New Year, Same Ewe
You’re great just as you are—no changes required.
If, in 2022, you want to resolve to eat more fiber, well, fine, okay, that’s a worthy goal. (So are taking more sun naps, and giving more sheep skritches.)
But please tune out the messaging that you need to be thinner, or more productive, or more (insert whatever it is you are not) in 2022. You are already worthy of love. And we think your individuality is what makes you perfect.

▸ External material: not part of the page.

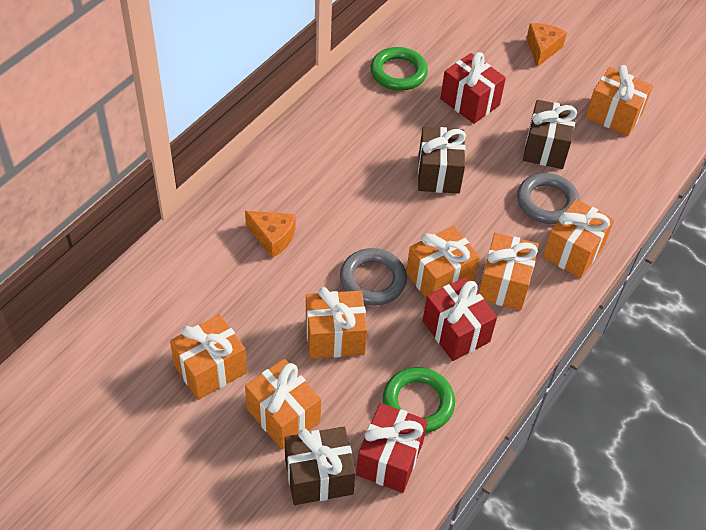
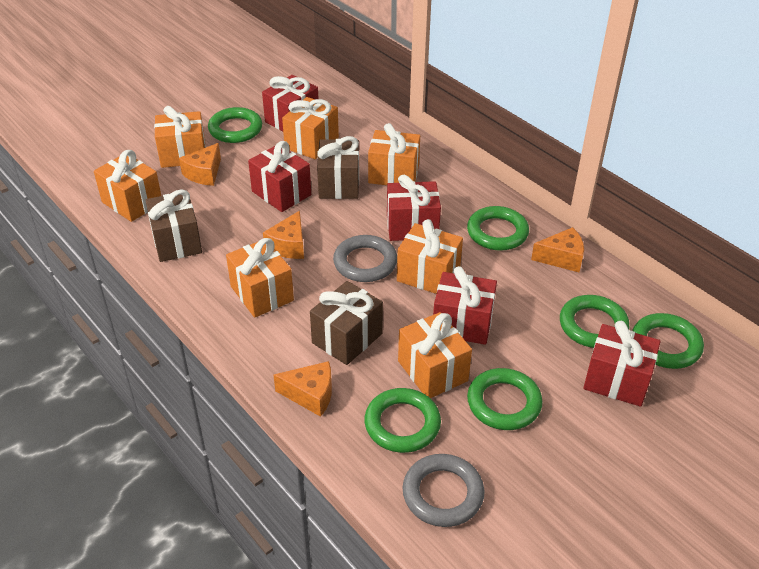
green ring: [371,47,428,91] [383,367,455,433] = 2 -> [208,107,262,143] [364,388,441,453] [467,206,529,251] [467,368,543,430] [560,295,629,348] [632,313,704,369] = 6
orange cheese: [245,211,295,258] [527,23,567,67] = 2 -> [179,143,221,186] [263,211,304,259] [273,361,332,417] [531,227,584,272] = 4
red gift: [356,403,428,493] [423,277,497,361] [440,52,506,124] = 3 -> [248,141,311,212] [262,75,318,131] [387,175,441,241] [433,266,497,345] [583,321,661,407] = 5

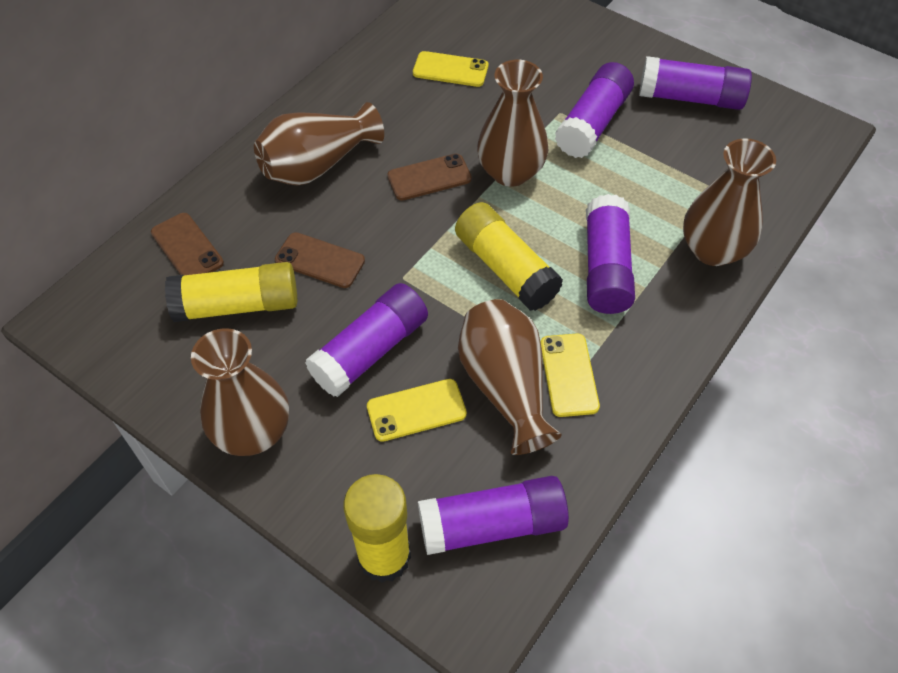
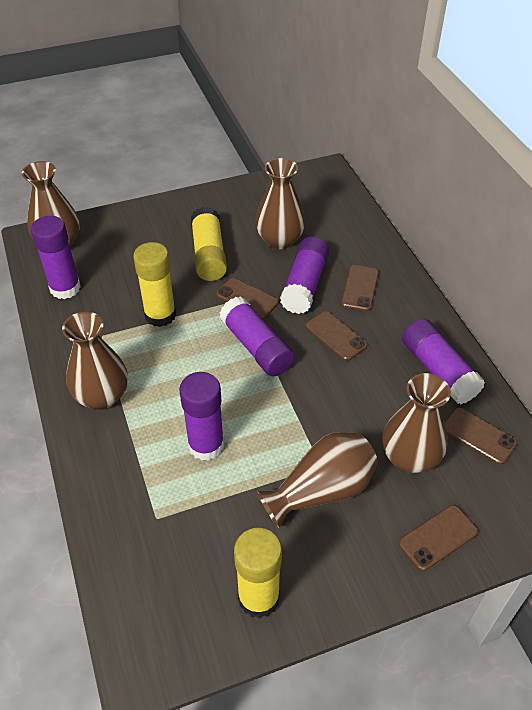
brown phone: [151,213,224,275] [275,232,365,288] [387,154,472,201] = 3 -> [216,278,279,319] [305,311,368,361] [341,265,379,311] [399,505,478,571] [445,407,517,465] = 5
yellow phone: [367,379,467,442] [413,51,488,87] [541,333,600,417] = 3 -> none = 0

— Nurse, Bah-atrice, Juliet, and the whole sheepie gang
Here’s What’s Happening At Good Spirits Farm
Our first deep freeze is upon us. The snow started yesterday around 10:30 a.m., when I was desperately trying to fill water troughs before everything froze solid. Unfortunately, I’d made a crucial mistake the night before by not thoroughly emptying the hose. Now, an ice nugget lodged somewhere in the line was rendering the hose useless. Even worse, it was destined to stay that way for days as the cold front rolled in. I yelled a few obscenities into the slate-grey sky and then got on with hand-carrying buckets out to the critters as the first fat snowflakes began to fall.
Winter storms, it turns out, are not so fun when an entire farm is relying on your care.
This morning, I’ll strap on snowshoes and haul hay bales out to the pasture. The one upside of deep snow is that you can slide bales instead of carrying them. I may even plant my butt on one and see if I can use it as a sled.
The downside, though, is that animals rip through forage when it is cold. I dropped off about 120 pounds of hay at 4 p.m. yesterday. When I came out two hours later to do a last check before nightfall, they’d devoured every last morsel. So I hauled out two more bales—crunching across icy snow until well after twilight turned into dark.
We just need to get to Saturday, when the mercury will march towards 40 degrees and the grass will be accessible again. Just another 24 hours or so, I keep telling myself. Hopefully, we only get a few storms like this throughout this winter. Otherwise, our hay supply (and my passion for this work) may run low.
Send us your warmest vibes, please!
Here’s What I Loved This Week
Watching Chris carry chickens who refused to walk through snow back to the chicken coop at bedtime. Apparently, our southerner chickens don’t do snow! They’d hunkered down in the pole barn when it started snowing yesterday, and then couldn’t (or wouldn’t) get back to the coop. Chris picked up each one, took it to the feeding station for a snack and a sip of water before bed, then carefully set her on her roost for the night.